Евгений Соловьев - Достоевский. Его жизнь и литературная деятельность

Скачивание начинается... Если скачивание не началось автоматически, пожалуйста нажмите на эту ссылку.
Жалоба
Напишите нам, и мы в срочном порядке примем меры.
Описание книги "Достоевский. Его жизнь и литературная деятельность"
Описание и краткое содержание "Достоевский. Его жизнь и литературная деятельность" читать бесплатно онлайн.
Эти биографические очерки были изданы около ста лет назад в серии «Жизнь замечательных людей», осуществленной Ф.Ф.Павленковым (1839-1900). Написанные в новом для того времени жанре поэтической хроники и историко-культурного исследования, эти тексты сохраняют ценность и по сей день. Писавшиеся «для простых людей», для российской провинции, сегодня они могут быть рекомендованы отнюдь не только библиофилам, но самой широкой читательской аудитории: и тем, кто совсем не искушен в истории и психологии великих людей, и тем, для кого эти предметы – профессия.

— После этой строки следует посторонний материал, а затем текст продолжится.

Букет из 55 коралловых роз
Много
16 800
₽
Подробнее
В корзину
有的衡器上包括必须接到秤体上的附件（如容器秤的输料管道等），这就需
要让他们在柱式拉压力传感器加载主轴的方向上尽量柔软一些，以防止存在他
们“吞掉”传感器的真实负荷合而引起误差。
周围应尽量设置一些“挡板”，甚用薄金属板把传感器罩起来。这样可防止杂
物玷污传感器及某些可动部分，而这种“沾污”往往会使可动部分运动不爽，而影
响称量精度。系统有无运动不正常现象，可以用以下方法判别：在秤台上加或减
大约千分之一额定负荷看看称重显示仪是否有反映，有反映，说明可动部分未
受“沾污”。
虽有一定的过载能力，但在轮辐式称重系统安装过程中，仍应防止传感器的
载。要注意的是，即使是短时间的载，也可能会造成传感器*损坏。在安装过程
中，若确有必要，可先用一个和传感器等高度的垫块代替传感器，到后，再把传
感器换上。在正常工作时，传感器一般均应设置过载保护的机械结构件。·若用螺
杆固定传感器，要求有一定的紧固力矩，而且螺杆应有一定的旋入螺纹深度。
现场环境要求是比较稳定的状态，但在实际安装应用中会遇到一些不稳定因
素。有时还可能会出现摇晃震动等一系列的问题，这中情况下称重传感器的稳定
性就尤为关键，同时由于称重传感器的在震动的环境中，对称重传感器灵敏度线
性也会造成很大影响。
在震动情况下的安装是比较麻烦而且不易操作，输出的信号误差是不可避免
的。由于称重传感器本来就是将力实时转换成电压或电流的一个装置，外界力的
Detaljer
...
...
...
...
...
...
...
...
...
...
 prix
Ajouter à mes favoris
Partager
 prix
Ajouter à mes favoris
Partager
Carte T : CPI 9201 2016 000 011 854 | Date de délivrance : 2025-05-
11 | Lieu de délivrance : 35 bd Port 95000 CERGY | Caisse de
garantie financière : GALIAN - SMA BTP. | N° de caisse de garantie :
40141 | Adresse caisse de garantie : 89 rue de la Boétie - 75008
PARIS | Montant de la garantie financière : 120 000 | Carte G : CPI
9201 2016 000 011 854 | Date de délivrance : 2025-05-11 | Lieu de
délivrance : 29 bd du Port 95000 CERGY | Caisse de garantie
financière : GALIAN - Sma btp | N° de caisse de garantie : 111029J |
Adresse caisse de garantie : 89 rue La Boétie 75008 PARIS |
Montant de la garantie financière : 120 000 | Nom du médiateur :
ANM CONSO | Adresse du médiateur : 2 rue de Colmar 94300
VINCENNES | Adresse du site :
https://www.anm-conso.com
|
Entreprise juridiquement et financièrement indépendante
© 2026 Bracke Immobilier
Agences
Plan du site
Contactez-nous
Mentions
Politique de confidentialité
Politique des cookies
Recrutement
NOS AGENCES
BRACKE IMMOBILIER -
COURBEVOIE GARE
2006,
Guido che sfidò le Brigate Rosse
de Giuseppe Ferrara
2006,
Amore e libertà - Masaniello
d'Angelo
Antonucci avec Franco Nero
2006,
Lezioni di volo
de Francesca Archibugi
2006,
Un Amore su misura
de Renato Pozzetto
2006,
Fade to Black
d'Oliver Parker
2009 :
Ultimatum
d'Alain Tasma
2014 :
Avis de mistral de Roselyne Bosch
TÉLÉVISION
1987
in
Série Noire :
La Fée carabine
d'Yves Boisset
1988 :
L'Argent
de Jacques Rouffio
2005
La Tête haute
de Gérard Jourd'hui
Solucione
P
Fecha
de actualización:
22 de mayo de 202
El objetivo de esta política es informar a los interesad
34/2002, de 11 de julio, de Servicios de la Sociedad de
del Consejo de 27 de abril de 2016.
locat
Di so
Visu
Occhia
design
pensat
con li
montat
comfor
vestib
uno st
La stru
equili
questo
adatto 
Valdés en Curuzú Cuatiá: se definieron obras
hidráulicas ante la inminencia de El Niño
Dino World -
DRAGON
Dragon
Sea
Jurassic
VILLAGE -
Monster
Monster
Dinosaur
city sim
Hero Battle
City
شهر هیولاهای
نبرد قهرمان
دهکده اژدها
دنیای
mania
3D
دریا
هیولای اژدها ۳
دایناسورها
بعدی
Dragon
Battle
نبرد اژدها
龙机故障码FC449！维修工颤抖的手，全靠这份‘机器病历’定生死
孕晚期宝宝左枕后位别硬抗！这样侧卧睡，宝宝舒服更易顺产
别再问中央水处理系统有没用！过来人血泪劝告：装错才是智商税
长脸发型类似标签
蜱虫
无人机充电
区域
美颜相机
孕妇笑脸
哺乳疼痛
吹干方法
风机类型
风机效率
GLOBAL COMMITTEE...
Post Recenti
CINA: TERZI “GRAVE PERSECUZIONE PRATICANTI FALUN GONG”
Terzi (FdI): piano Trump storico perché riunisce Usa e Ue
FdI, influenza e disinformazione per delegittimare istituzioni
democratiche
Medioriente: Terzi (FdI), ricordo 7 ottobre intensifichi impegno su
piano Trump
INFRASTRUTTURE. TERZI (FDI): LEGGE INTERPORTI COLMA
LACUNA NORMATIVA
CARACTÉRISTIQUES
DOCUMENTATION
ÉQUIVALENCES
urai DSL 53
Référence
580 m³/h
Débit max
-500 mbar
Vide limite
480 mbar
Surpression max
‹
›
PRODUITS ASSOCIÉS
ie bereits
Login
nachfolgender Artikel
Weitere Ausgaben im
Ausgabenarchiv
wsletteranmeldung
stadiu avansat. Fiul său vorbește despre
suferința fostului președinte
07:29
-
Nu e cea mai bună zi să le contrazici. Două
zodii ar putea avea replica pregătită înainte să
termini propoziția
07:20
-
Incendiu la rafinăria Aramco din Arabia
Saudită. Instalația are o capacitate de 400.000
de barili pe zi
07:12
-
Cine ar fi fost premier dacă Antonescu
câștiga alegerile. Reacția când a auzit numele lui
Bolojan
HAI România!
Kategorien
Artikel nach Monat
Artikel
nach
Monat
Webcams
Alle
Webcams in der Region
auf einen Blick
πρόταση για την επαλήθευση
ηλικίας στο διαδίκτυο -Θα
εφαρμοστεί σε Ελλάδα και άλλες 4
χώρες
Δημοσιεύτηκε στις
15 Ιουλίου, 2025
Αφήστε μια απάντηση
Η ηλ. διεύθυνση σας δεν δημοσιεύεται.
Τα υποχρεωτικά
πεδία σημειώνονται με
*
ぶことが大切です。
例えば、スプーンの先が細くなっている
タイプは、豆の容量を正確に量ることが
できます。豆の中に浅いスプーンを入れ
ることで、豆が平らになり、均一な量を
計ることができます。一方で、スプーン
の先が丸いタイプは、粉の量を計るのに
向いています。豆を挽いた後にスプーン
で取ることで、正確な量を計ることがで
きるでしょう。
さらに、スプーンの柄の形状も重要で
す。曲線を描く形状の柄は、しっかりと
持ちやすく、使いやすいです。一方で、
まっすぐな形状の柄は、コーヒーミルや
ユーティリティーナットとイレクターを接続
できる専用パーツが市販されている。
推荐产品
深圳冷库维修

Достоевский транжирил деньги всю свою жизнь и никогда не умел сводить концы с концами, разве что в самом конце жизни научился, и то благодаря жене. Кажется, умный был человек и прекрасно понимал, что эти вечные авансы, долги закабаляют его, подвергают массе унижений, делают рабом литературного рынка, а все же жил так, как будто сроку жизни только один день. Мотовство, конечно, недостаток с точки зрения пуризма и добродетели, но с другой, научной точки зрения, это уже болезнь. Что такое мот? Прежде всего, человек со слабой волей, с неодолимым влечением к покупкам, с такими прихотями и капризами, которые сразу вспыхивают в душе, сразу заполняют всю область сознания и требуют, чтобы их немедленно удовлетворяли. Тут и тщеславие, и сластолюбие; но суть не в них: суть именно в этой неодолимости мгновенных прихотей, в этом полном отсутствии дисциплины, воли, которая страдает от самой краткой отсрочки. «С этими влечениями к покупкам я не мог бороться, – рассказывает один психопат, – я не мог себя убедить. Я приходил в отчаяние, но оказывался бессильным». (См. «Современные психопаты» Кюллера, стр.96). И Достоевский приходил в отчаяние, постоянно даже пребывал в отчаянии и все же не мог поделать с собой ничего. Вечное безденежье – его хроническая мука. Он чувствовал себя немного лучше, спокойнее, когда в кармане были деньги, и между тем спешил пробросать их. Он стремился, как и всякий, к свободе, независимости, к самостоятельности, и сам постоянно всю жизнь закабалял себя. Завтрашний день, угроза нищеты тревожили его беспрестанно, однако он не принимал, не мог принять против них никаких мер. Прекрасно описано это душевное настроение в романе «Игрок», произведении, вообще говоря, слабом, но очень характерном для Достоевского. Никакой дисциплины у человека, ни малейшей возможности бороться с моментально зародившейся в душе прихотью. Это, конечно, болезнь. Но еще маленькое соображение, которого даже доказывать не берусь: Достоевский страдал неверием в себя: не давали ли ему эти траты, это бросание денег призрачного, мгновенного сознания своей силы. «Ведь могу же бросать я деньги, – рассуждал он, – сотни могу бросать… Не пария же, значит, я, не нищий»… А нищеты, необходимости «сократиться», войти в узкие рамки жизни он боялся больше всего. Он стремился в жизни к исключительному, особенному; обыденное пугало его, вызывало отвращение. К тому же и тщеславия в нем было более чем следует.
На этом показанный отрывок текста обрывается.